Extracted records:
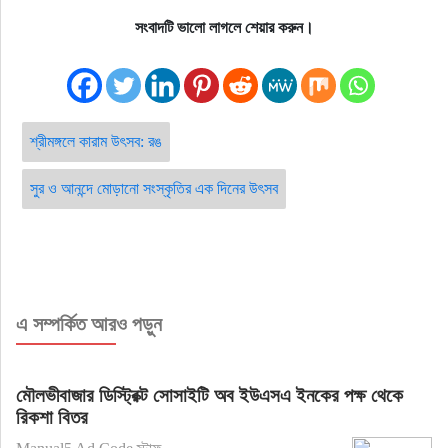
সংবাদটি ভালো লাগলে শেয়ার করুন।
শ্রীমঙ্গলে কারাম উৎসব: রঙ
সুর ও আনন্দে মোড়ানো সংস্কৃতির এক দিনের উৎসব
এ সম্পর্কিত আরও পড়ুন
মৌলভীবাজার ডিস্ট্রিক্ট সোসাইটি অব ইউএসএ ইনকের পক্ষ থেকে
রিকশা বিতর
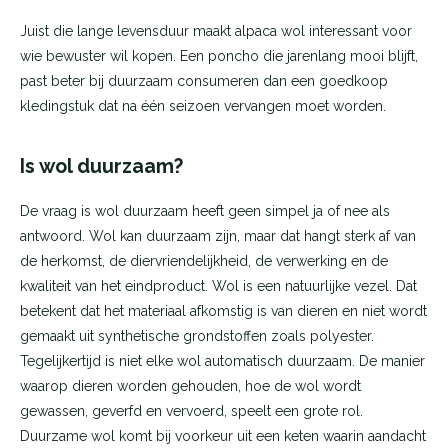
Juist die lange levensduur maakt alpaca wol interessant voor
wie bewuster wil kopen. Een poncho die jarenlang mooi blijft,
past beter bij duurzaam consumeren dan een goedkoop
kledingstuk dat na één seizoen vervangen moet worden.
Is wol duurzaam?
De vraag is wol duurzaam heeft geen simpel ja of nee als
antwoord. Wol kan duurzaam zijn, maar dat hangt sterk af van
de herkomst, de diervriendelijkheid, de verwerking en de
kwaliteit van het eindproduct. Wol is een natuurlijke vezel. Dat
betekent dat het materiaal afkomstig is van dieren en niet wordt
gemaakt uit synthetische grondstoffen zoals polyester.
Tegelijkertijd is niet elke wol automatisch duurzaam. De manier
waarop dieren worden gehouden, hoe de wol wordt
gewassen, geverfd en vervoerd, speelt een grote rol.
Duurzame wol komt bij voorkeur uit een keten waarin aandacht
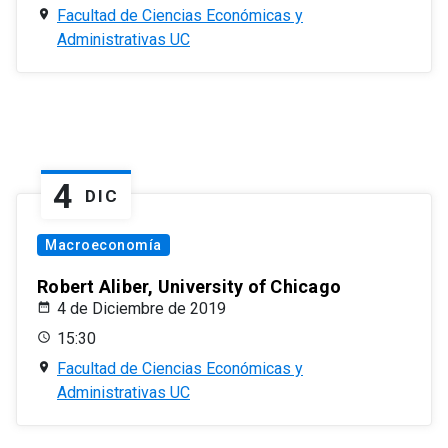
Facultad de Ciencias Económicas y
Administrativas UC
4
DIC
Macroeconomía
Robert Aliber, University of Chicago
4 de Diciembre de 2019
15:30
Facultad de Ciencias Económicas y
Administrativas UC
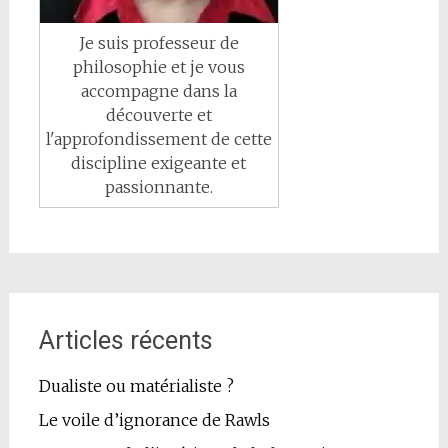
Je suis professeur de
philosophie et je vous
accompagne dans la
découverte et
l'approfondissement de cette
discipline exigeante et
passionnante.
Articles récents
Dualiste ou matérialiste ?
Le voile d’ignorance de Rawls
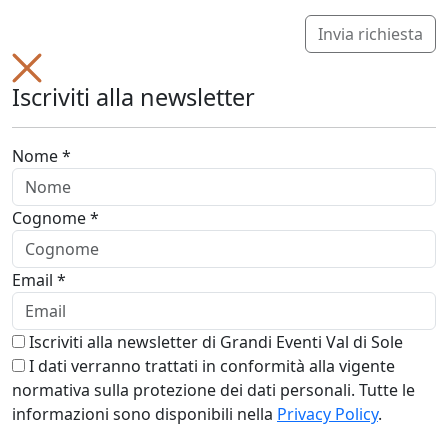
Invia richiesta
Iscriviti alla newsletter
Nome *
Cognome *
Email *
Iscriviti alla newsletter di Grandi Eventi Val di Sole
I dati verranno trattati in conformità alla vigente
normativa sulla protezione dei dati personali. Tutte le
informazioni sono disponibili nella
Privacy Policy
.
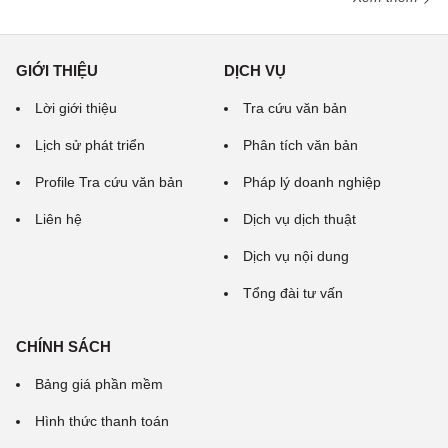
GIỚI THIỆU
DỊCH VỤ
Lời giới thiệu
Tra cứu văn bản
Lịch sử phát triển
Phân tích văn bản
Profile Tra cứu văn bản
Pháp lý doanh nghiệp
Liên hệ
Dịch vụ dịch thuật
Dịch vụ nội dung
Tổng đài tư vấn
CHÍNH SÁCH
Bảng giá phần mềm
Hình thức thanh toán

EXERCISE DESCRIPTION:
Write out the text of the items again, substituting "Escuela" for "Facultad" at every occurrence and leaving everything else as it is. Omit the pictures from your answer.

SOLUTION:
সংবাদটি ভালো লাগলে শেয়ার করুন।
শ্রীমঙ্গলে কারাম উৎসব: রঙ
সুর ও আনন্দে মোড়ানো সংস্কৃতির এক দিনের উৎসব
এ সম্পর্কিত আরও পড়ুন
মৌলভীবাজার ডিস্ট্রিক্ট সোসাইটি অব ইউএসএ ইনকের পক্ষ থেকে
রিকশা বিতর
Juist die lange levensduur maakt alpaca wol interessant voor
wie bewuster wil kopen. Een poncho die jarenlang mooi blijft,
past beter bij duurzaam consumeren dan een goedkoop
kledingstuk dat na één seizoen vervangen moet worden.
Is wol duurzaam?
De vraag is wol duurzaam heeft geen simpel ja of nee als
antwoord. Wol kan duurzaam zijn, maar dat hangt sterk af van
de herkomst, de diervriendelijkheid, de verwerking en de
kwaliteit van het eindproduct. Wol is een natuurlijke vezel. Dat
betekent dat het materiaal afkomstig is van dieren en niet wordt
gemaakt uit synthetische grondstoffen zoals polyester.
Tegelijkertijd is niet elke wol automatisch duurzaam. De manier
waarop dieren worden gehouden, hoe de wol wordt
gewassen, geverfd en vervoerd, speelt een grote rol.
Duurzame wol komt bij voorkeur uit een keten waarin aandacht
Escuela de Ciencias Económicas y
Administrativas UC
4
DIC
Macroeconomía
Robert Aliber, University of Chicago
4 de Diciembre de 2019
15:30
Escuela de Ciencias Económicas y
Administrativas UC
Je suis professeur de
philosophie et je vous
accompagne dans la
découverte et
l'approfondissement de cette
discipline exigeante et
passionnante.
Articles récents
Dualiste ou matérialiste ?
Le voile d’ignorance de Rawls
Invia richiesta
Iscriviti alla newsletter
Nome *
Cognome *
Email *
Iscriviti alla newsletter di Grandi Eventi Val di Sole
I dati verranno trattati in conformità alla vigente
normativa sulla protezione dei dati personali. Tutte le
informazioni sono disponibili nella
Privacy Policy
.
GIỚI THIỆU
DỊCH VỤ
Lời giới thiệu
Tra cứu văn bản
Lịch sử phát triển
Phân tích văn bản
Profile Tra cứu văn bản
Pháp lý doanh nghiệp
Liên hệ
Dịch vụ dịch thuật
Dịch vụ nội dung
Tổng đài tư vấn
CHÍNH SÁCH
Bảng giá phần mềm
Hình thức thanh toán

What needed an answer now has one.